C. internet tells me that Stone is a bad asset manager, but dude can draft. even the children we lost, I still think they could hoop if they were given a chance. the KPJ debacle and Silas was kinda bad... whatever.
C. After desperation attempts to form the boy band known as WOW, he appears to be following "The Process" and The Process is incomplete.
I really don't like this terminology used on CF such as "phase" or "chapter" as if there is a playbook or how-to manual for building a successful team. It's actually one of the reasons to dislike Stone, as he likely thinks (being a lawyer) that he can follow such a procedural path to success. Being a good GM in professional sports requires more creativity, flexibility, and (although I hate corporate speak) thinking outside of the box.

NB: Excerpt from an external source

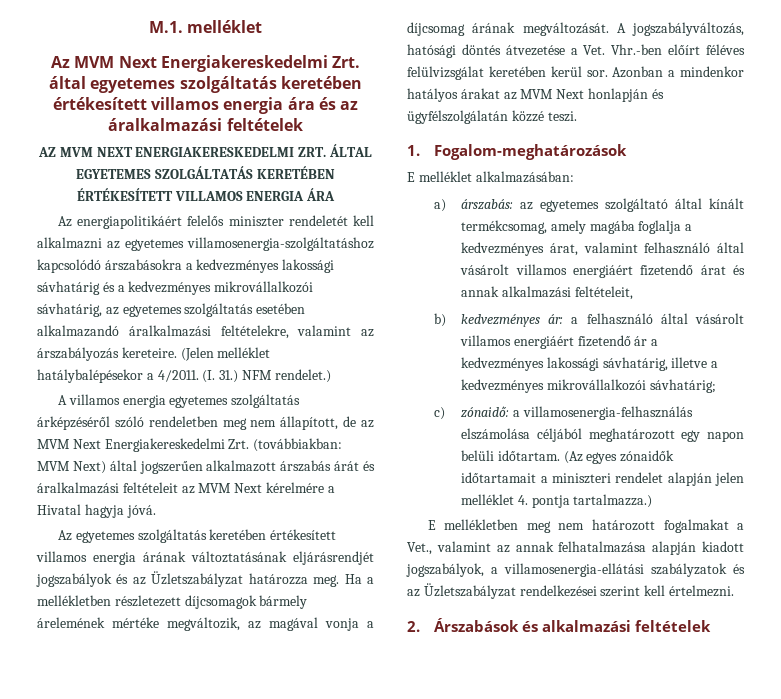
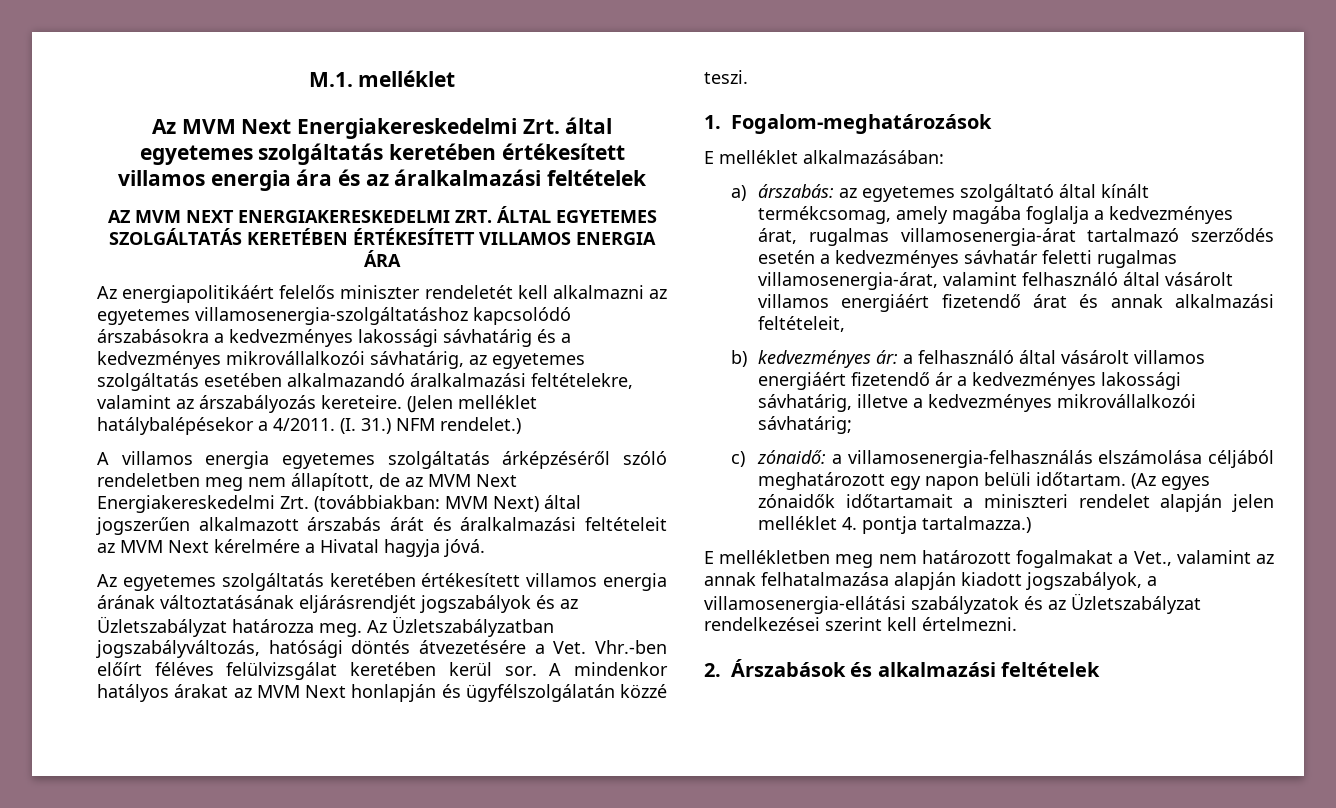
[344,574,374,584] [37,595,308,609] [37,617,374,631] [407,22,626,36] Ha a mellékletben részletezett díjcsomagok bármely árelemének mértéke megváltozik, az magával vonja a díjcsomag árának megváltozását. A -> [367,616,554,637] Az Üzletszabályzatban
[505,45,565,56] átvezetése -> [419,640,526,654] átvezetésére
[612,66,676,78] Azonban a -> [549,663,562,676] A
(578, 249) none -> [808,228,1274,246] [758,250,1178,268] [758,272,939,290] rugalmas villamosenergia-árat tartalmazó szerződés esetén a kedvezményes sávhatár feletti rugalmas villamosenergia-árat,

Totally agree with you there - the phase based approach is the reason why we punted on development for our young guys the first couple of years and it was not necessary and hurt our asset managemetn strategy in "Phase 2" - we could have provided more support for Jalen, Alpi, Jabari, and Tari than what they got...and poor Josh Christopher and TyTy having to watch Dasihen Nix minutes was a travesty. At this stage we should KNOW a lot more about Jalen for instance and it feels like he is about 50 games into frankly the first time in his career he has been challenged to be a more versatile player.

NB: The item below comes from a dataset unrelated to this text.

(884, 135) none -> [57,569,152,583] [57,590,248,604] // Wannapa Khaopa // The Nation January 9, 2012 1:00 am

That's fine we can agree to disagree here, it's really semantics and not a big deal. I look at it as having goals for a rebuild, most sports teams or team-based goals are similar. I personally just didn't want the team to be short-sighted and become a mediocre playoff treadmill team. I'd rather be bad for a period, draft players with star potential then develop into a real contender with patience. First the team lacked talent after Harden is gone, Morey left for family and the vets moved on to compete for a contender. The only way to rebuild is free agency or the draft. Likely superstars aren't coming to a team with John Wall, older cousins, etc. We had to tank to draft players with star potential. Then the team needs to develop to reach a goal, which can be the playoffs or a championship. Likely that the same team isn't ring-hunting so a playoff goal would make sense. We didn't compete for rings with top picks at first until more talent was added and given time to develop, like Sampson getting Hakeem, Yao getting Tmac, Harden with the other stars etc. As long as we're progressing I'm fine with any perspective, it makes sense to be organized for a goal IMO. But to each their own, we're all supporting the Rockets getting better hopefully. I'll engage for a bit, can you provide an example of NBA GMs with a successful rebuild in your eyes? Hopefully a few if possible.

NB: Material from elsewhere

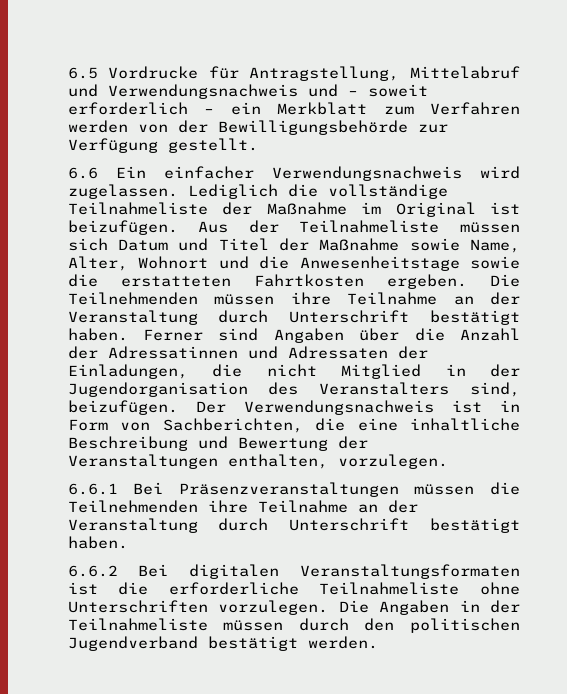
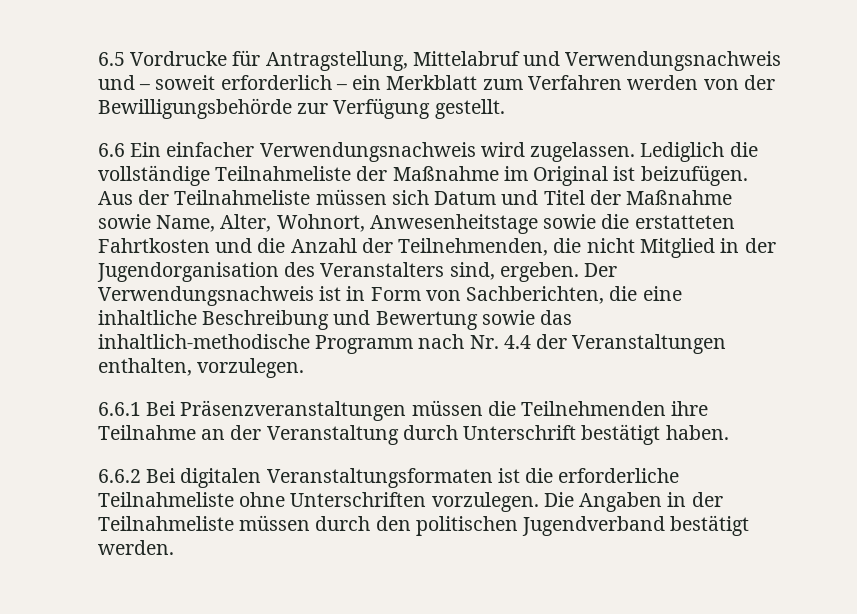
[138,256,290,269] Wohnort und die -> [276,214,365,232] Wohnort,
[386,274,520,289] [67,292,520,305] [67,310,520,325] [67,328,520,343] [67,346,428,359] [67,364,188,379] ergeben. Die Teilnehmenden müssen ihre Teilnahme an der Veranstaltung durch Unterschrift bestätigt haben. Ferner sind Angaben über die Anzahl der Adressatinnen und Adressaten der Einladungen, -> [215,238,549,256] und die Anzahl der Teilnehmenden,
[67,400,178,415] beizufügen. -> [499,262,579,282] ergeben.
(328, 444) none -> [481,310,573,325] [97,334,531,354] sowie das inhaltlich-methodische Programm nach Nr. 4.4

Lol. He's only been here 3-4 years. Getting by on selling hope for too long? Some of these weird narratives about Stone don't even add up
D. I probably should have given him a little better because i'm sure working for Tilman is an enormous handicap, but punting the trade deadline for this season and the Jock Landale debacle have me miffed. The roster has some glaring holes.
D He'd done some good things but I dont like how he handled the two most important picks in jalen and jabari. Actually changing my grade to a D. I do not believe in the tanking multiple years strategy. And they let Silas roam the sideline for far too long.
Lol. How can the Ime hire be a "pretty obvious move:? Ime chose us because of our cap space & draft capital. We clearly wanted him as the best coach on the market. None of this happens if our rebuild wasn't going in the right direction. Yall won't give Stone full credit for any of the great things he's done
I'll go C. Pretty good drafting, good coaching hire, not great free agency/trades/roster construction. Would go B if there were an element of being extra shrewd in his game or not having to overpay vets.
You don't think it was obvious that the team that made its name on reclamation projects would try and sign the elite-tier reclamation project coach? I'm not sure what to say if you think that was an out of the blue, left curve, WWE level swerve.
C I would have given him an incomplete if not for his fetish attachment to KPJ and the whole Silas thing.